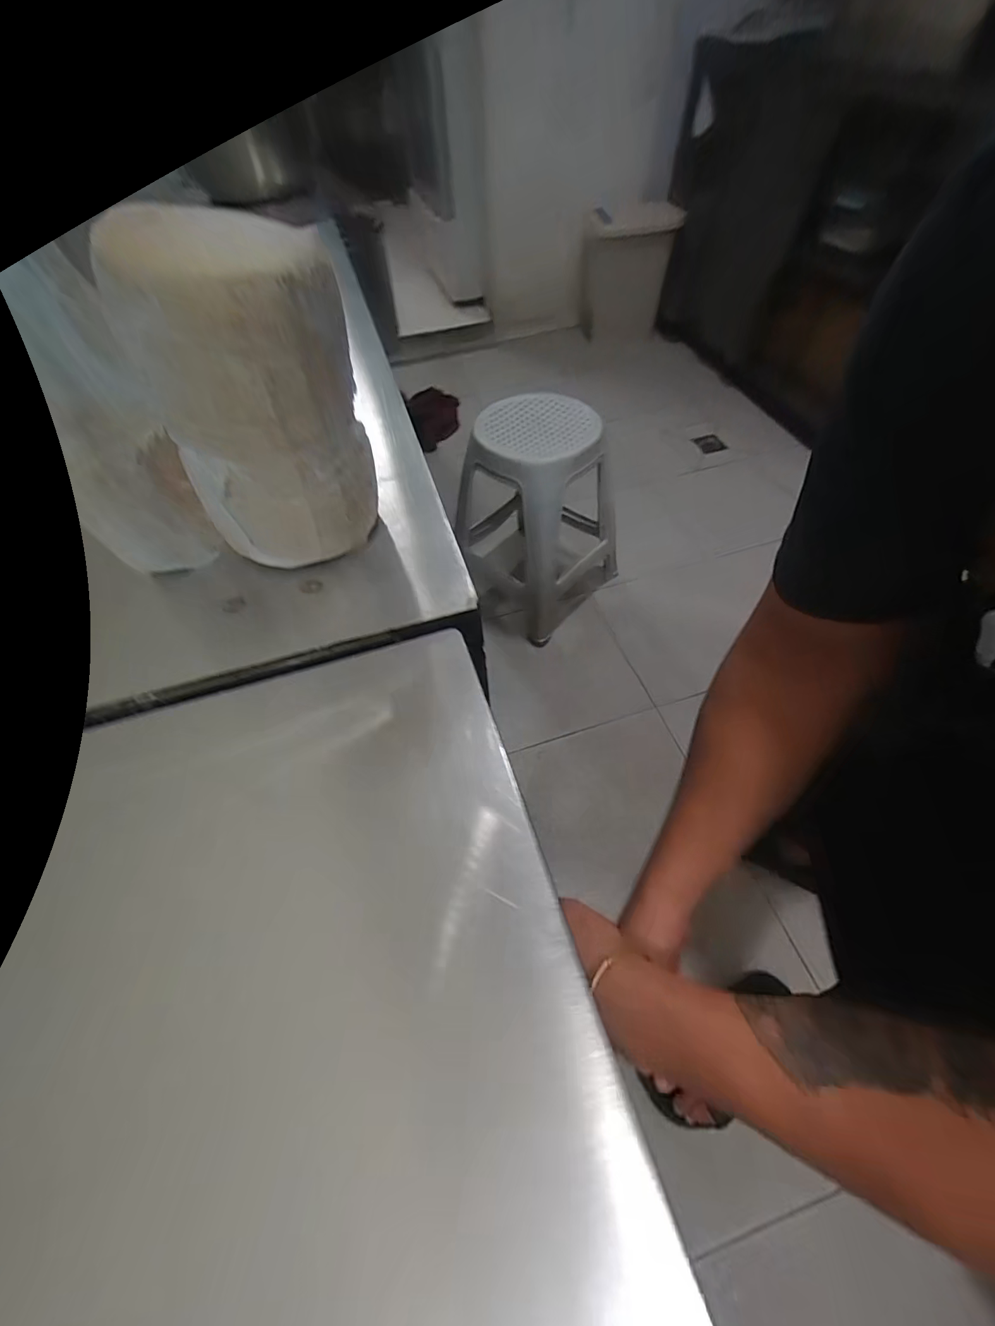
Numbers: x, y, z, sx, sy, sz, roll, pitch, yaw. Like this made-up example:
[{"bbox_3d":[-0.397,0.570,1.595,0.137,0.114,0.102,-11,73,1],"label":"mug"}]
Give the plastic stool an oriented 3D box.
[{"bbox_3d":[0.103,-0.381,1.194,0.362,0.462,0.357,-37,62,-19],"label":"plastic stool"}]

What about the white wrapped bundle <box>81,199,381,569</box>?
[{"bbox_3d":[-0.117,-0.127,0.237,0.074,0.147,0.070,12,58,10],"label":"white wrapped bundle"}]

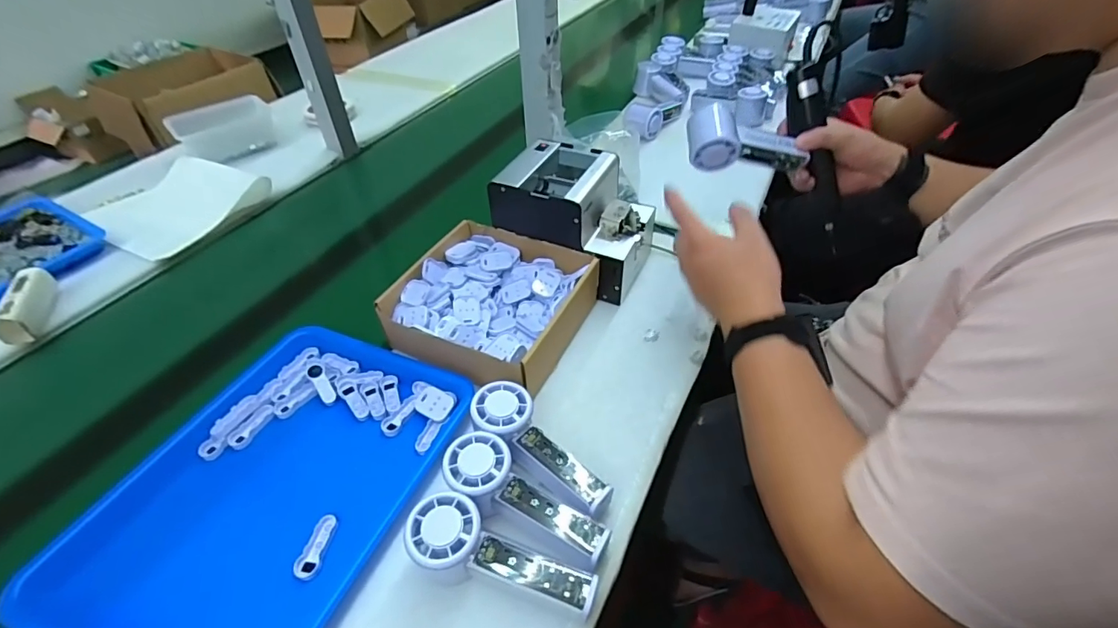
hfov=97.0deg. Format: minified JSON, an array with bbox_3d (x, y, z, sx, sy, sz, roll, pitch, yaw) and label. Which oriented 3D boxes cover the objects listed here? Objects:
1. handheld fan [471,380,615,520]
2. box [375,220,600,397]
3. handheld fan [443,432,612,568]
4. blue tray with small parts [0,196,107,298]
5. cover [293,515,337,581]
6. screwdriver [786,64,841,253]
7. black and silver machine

****

- What is being asked
Leaving the pictures out, reproduce the entries above exactly.

- Answer for this exercise
Numbers: x, y, z, sx, sy, sz, roll, pitch, yaw. Like this made-up example:
[{"bbox_3d":[-0.397,0.570,1.595,0.137,0.114,0.102,-11,73,1],"label":"mug"}]
Give the plastic stool an oriented 3D box.
[{"bbox_3d":[0.103,-0.381,1.194,0.362,0.462,0.357,-37,62,-19],"label":"plastic stool"}]

What about the white wrapped bundle <box>81,199,381,569</box>?
[{"bbox_3d":[-0.117,-0.127,0.237,0.074,0.147,0.070,12,58,10],"label":"white wrapped bundle"}]

hfov=97.0deg. Format: minified JSON, an array with bbox_3d (x, y, z, sx, sy, sz, roll, pitch, yaw) and label. Which oriented 3D boxes cover the objects listed here? Objects:
1. handheld fan [471,380,615,520]
2. box [375,220,600,397]
3. handheld fan [443,432,612,568]
4. blue tray with small parts [0,196,107,298]
5. cover [293,515,337,581]
6. screwdriver [786,64,841,253]
7. black and silver machine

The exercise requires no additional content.